A TURNOUT in next Saturday’s parliamentary elections of between five million and seven million of Afghanistan’s 17.5 million registered voters “should be considered a success”. The head of the UN mission in Afghanistan, Staffan de Mistura, is not setting the bar high but violence is at its worst since the Taliban were ousted in late 2001. Military and civilian casualties are at record levels, the latter up 31 per cent in the first six months of the year. And the Taliban are promising an escalation for the election. Four candidates and at least 15 campaign workers and supporters have been killed in recent weeks.

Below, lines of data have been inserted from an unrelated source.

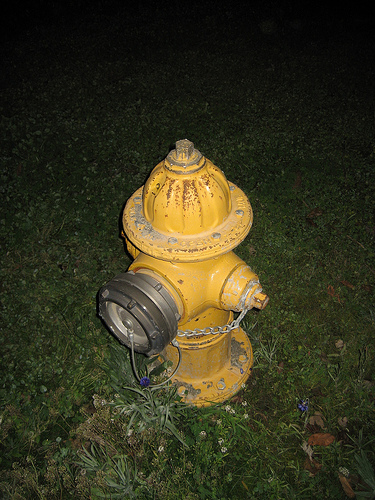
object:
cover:
[119, 135, 254, 265]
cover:
[96, 271, 180, 355]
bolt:
[214, 378, 227, 393]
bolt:
[211, 227, 222, 242]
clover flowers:
[196, 425, 208, 442]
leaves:
[336, 469, 356, 498]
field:
[258, 53, 374, 263]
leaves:
[336, 413, 350, 432]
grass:
[256, 332, 288, 380]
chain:
[175, 304, 249, 344]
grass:
[19, 123, 97, 241]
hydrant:
[97, 138, 269, 413]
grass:
[22, 395, 57, 458]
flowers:
[294, 394, 312, 415]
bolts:
[233, 206, 245, 219]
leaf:
[305, 430, 338, 449]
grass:
[315, 445, 345, 461]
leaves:
[308, 401, 329, 431]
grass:
[151, 14, 201, 110]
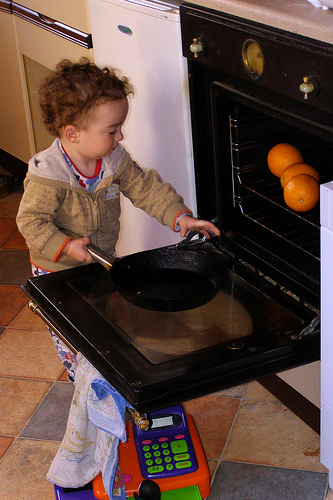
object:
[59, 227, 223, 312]
skillet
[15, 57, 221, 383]
child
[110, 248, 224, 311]
black pan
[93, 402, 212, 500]
toy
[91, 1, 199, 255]
fridge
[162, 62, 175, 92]
part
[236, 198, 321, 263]
rack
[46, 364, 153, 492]
water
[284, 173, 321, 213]
orange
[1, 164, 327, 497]
floor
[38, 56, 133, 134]
red hair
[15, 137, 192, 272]
brown jacket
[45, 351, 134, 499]
blanket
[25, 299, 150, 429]
handle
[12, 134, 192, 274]
jacket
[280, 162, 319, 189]
orange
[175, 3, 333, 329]
oven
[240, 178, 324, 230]
rack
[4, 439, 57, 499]
tiles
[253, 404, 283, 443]
part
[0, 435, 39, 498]
ground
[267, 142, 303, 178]
orange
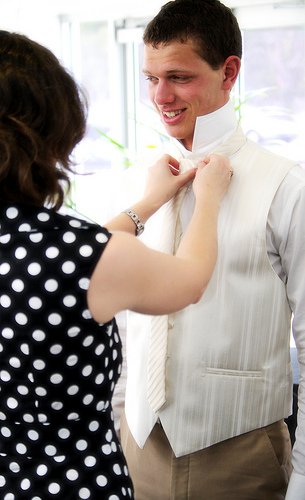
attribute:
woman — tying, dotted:
[1, 29, 232, 500]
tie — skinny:
[122, 314, 164, 450]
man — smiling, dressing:
[140, 1, 303, 500]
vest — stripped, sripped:
[124, 130, 296, 459]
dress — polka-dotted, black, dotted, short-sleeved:
[1, 208, 135, 500]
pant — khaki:
[123, 415, 292, 500]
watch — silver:
[125, 208, 144, 235]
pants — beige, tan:
[118, 411, 292, 499]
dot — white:
[45, 279, 57, 293]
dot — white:
[48, 310, 60, 324]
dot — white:
[76, 244, 94, 256]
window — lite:
[76, 14, 142, 189]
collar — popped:
[191, 102, 228, 150]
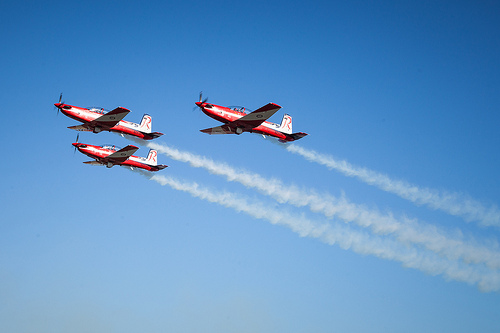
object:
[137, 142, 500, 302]
smoke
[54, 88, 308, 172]
planes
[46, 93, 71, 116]
propellers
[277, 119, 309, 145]
tails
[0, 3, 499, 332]
sky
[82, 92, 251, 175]
pilots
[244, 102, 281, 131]
wings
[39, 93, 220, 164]
nose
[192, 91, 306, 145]
plane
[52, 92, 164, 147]
plane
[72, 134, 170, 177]
plane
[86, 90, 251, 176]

Unarmed government employees can no longer travel safely in a third of the country’s 368 districts – four years ago the insurgents were active in only four provinces; now in 33 of 34.
Some 2,447 candidates are contesting 249 seats in the lower house, the wolesi jirga, but the Independent Electoral Commission says more than a sixth of 6,835 polling centres will not open because security cannot be guaranteed. A campaign by the commission has also brought out a welcome, record 406 women candidates for the quarter of seats reserved for them. But many report repeated threats. In late August, five campaign workers of outspoken MP Fawzia Gilani, running for re-election in Herat, were kidnapped and killed.
Low turnout is also likely to be compounded by electoral fraud which saw one in three of eventual winner President Karzai’s votes in last year’s presidential election disqualified. Karzai was elected after a run-off was cancelled when his opponent pulled out. According to a US watchdog report, the electoral process – although improved – is still beset by many of the same problems such as the lack of a register of voters, insufficient candidate vetting and biased electoral organisations.
The election is seen as a key test of stability in Afghanistan as some 30,000 newly committed US troops deploy and ahead of President Obama’s strategic review of the increasingly unpopular war in December. But Karzai, a member of the country’s largest ethnic group, the Pashtun, is increasingly isolated in political terms. His strategy of wooing the overwhelmingly Pashtun Taliban, although backed by the US and the international community, is regarded increasingly with outright hostility by leaders of the country’s other ethnic communities. Parliament has been flexing its muscles also and has recently blocked his choices for several cabinet positions. Whether a deeply flawed election can calm this troubled water is doubtful.